- How to complete this task: Go through the records that follow and tally the lines with "declaration" in them; answer with the number alone.

- Items from a data source:

· · · · · · ·

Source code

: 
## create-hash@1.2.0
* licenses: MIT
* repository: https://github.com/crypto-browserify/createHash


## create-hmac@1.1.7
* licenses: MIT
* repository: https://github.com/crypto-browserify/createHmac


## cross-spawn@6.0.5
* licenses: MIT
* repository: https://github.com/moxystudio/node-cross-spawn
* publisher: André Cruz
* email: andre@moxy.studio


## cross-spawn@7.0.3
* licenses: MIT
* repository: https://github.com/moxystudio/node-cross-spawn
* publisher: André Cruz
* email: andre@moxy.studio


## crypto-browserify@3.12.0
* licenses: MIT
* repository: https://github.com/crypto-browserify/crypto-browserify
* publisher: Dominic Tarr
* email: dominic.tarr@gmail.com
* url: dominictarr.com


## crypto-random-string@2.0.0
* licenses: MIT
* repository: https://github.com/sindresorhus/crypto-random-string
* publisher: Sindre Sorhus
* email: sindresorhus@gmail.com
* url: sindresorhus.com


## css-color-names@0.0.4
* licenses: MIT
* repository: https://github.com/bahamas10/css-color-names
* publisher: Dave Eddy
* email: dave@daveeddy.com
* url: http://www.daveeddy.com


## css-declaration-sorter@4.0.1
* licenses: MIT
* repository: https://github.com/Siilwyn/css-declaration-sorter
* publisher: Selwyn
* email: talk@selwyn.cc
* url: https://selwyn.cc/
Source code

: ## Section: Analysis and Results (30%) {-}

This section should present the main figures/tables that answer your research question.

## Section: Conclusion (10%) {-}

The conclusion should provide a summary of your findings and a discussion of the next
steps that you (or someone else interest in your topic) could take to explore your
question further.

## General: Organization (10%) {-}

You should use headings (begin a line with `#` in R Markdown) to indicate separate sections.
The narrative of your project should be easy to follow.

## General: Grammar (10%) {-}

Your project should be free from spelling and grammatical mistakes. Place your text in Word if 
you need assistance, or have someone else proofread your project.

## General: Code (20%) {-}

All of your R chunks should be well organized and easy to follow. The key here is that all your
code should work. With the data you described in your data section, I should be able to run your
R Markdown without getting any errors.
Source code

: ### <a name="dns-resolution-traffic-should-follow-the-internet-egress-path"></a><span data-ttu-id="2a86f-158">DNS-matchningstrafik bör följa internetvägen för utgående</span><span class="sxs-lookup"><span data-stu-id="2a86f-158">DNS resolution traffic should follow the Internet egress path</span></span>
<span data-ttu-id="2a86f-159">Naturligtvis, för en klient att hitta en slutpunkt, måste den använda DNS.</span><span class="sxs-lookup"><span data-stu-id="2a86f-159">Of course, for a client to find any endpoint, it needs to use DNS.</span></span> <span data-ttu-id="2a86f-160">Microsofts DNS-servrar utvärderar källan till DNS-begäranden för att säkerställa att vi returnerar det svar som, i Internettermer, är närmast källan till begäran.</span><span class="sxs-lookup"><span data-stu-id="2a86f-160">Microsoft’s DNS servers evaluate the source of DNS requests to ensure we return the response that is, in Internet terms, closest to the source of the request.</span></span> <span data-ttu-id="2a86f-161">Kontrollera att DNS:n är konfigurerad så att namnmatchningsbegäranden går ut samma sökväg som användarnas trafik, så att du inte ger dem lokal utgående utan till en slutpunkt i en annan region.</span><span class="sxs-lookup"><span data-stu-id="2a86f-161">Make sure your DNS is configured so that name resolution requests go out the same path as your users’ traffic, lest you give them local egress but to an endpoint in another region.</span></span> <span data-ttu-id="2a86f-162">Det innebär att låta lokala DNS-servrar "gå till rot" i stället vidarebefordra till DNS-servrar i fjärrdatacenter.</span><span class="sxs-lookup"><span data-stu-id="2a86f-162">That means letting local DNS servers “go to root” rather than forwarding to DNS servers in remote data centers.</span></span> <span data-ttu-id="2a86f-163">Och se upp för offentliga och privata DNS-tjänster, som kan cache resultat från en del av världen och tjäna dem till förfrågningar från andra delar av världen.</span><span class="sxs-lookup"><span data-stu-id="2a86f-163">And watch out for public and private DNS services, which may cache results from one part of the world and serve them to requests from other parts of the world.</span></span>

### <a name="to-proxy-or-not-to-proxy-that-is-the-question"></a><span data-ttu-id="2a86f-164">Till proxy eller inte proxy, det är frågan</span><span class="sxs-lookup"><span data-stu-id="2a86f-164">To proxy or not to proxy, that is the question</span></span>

· · · · · · ·

- Task output: 2